Errors and overruns count still goes up (when VPN is used), even when my speed is at 100% of ISP-advertised. Ratio of "RX packet overruns / RX packetrs transmitted" is about 0.003% when I get half of ISP-advertised speed in VPN tunnel, and about 0.0001% when I get full ISP-advertised speed. There is never a single overrun or error when running full ISP-advertised speed outside of VPN tunnel.

I get the same half-speed results within VPN tunnel if I set ISP gateway to router mode and connect to it directly. Once again, if I get out of VPN tunnel and run speed tests until ISP-advertised bandwidth is achieved (1-3 tests), then re-connecting to VPN results in full ISP-bandwidth within the tunnel, minimal errors and overruns. Therefore, it is unknown whether the "QoS demand load balancing" is the issue on my router's end or on ISP's end, but a singular VPN conneciton isn't able to raise demand for full ISP-advertised bandwidth.

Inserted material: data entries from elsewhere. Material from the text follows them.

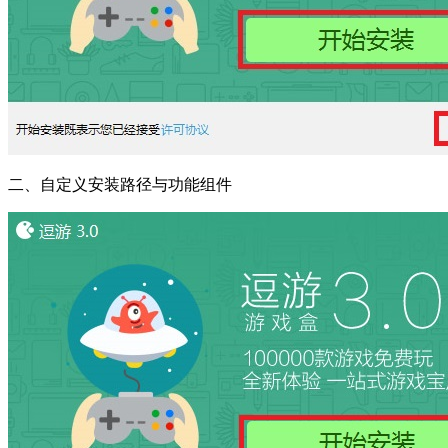
二、自定义安装路径与功能组件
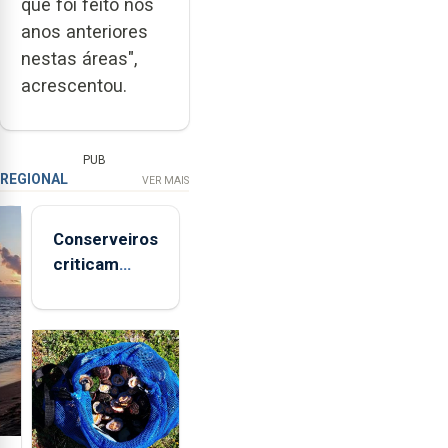
que foi feito nos
anos anteriores
nestas áreas",
acrescentou.
PUB
REGIONAL
VER MAIS
Conserveiros
criticam
marcas
brancas com
selo Marca
Açores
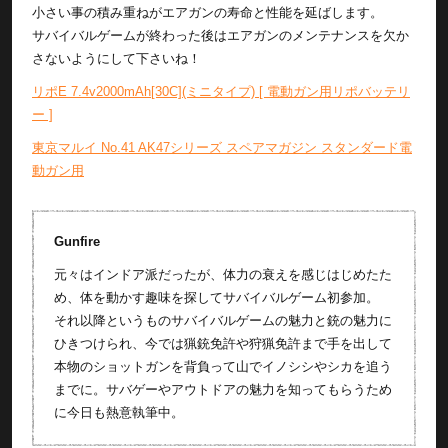
小さい事の積み重ねがエアガンの寿命と性能を延ばします。
サバイバルゲームが終わった後はエアガンのメンテナンスを欠か
さないようにして下さいね！
リポE 7.4v2000mAh[30C](ミニタイプ) [ 電動ガン用リポバッテリ
ー ]
東京マルイ No.41 AK47シリーズ スペアマガジン スタンダード電
動ガン用
Gunfire
元々はインドア派だったが、体力の衰えを感じはじめたた
め、体を動かす趣味を探してサバイバルゲーム初参加。
それ以降というものサバイバルゲームの魅力と銃の魅力に
ひきつけられ、今では猟銃免許や狩猟免許まで手を出して
本物のショットガンを背負って山でイノシシやシカを追う
までに。サバゲーやアウトドアの魅力を知ってもらうため
に今日も熱意執筆中。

Having to "rev up VPN connection speed" with multiple out-of-VPN-tunnel speed tests is a ridiculous concept, even if "revving up" only takes 10-20 seconds...
Well they get a lot of VPN traffic that likes to bounce around between hosts before reaching its destination, a fair amount of which is people watching videos or downloading large files. If that same traffic was allowed to take a more optimum route, it could reduce the load on the network considerably (depending on exactly how much, and whether they hit the same nodes). So I understand why they throttle sustained high-bandwidth traffic that's in a VPN, even if I don't necessarily like it.
 
Overruns and errors during speed tests within VPN tunnel only happen initially. I think such an activity is called a micro-burst. Some sources say it isn't uncommon to produce overruns and errors for whichever interface during such bursts.

Gradual increase in speed (within VPN tunnel) to ISP-advertised speed doesn't produce any overruns and errors, but I can't find a service that can run a speed test for a prolonged time (5 minutes+) to test this correctly. I test by downloading large files and see no overruns and/or errors when maximum bandwidth is achieved over time.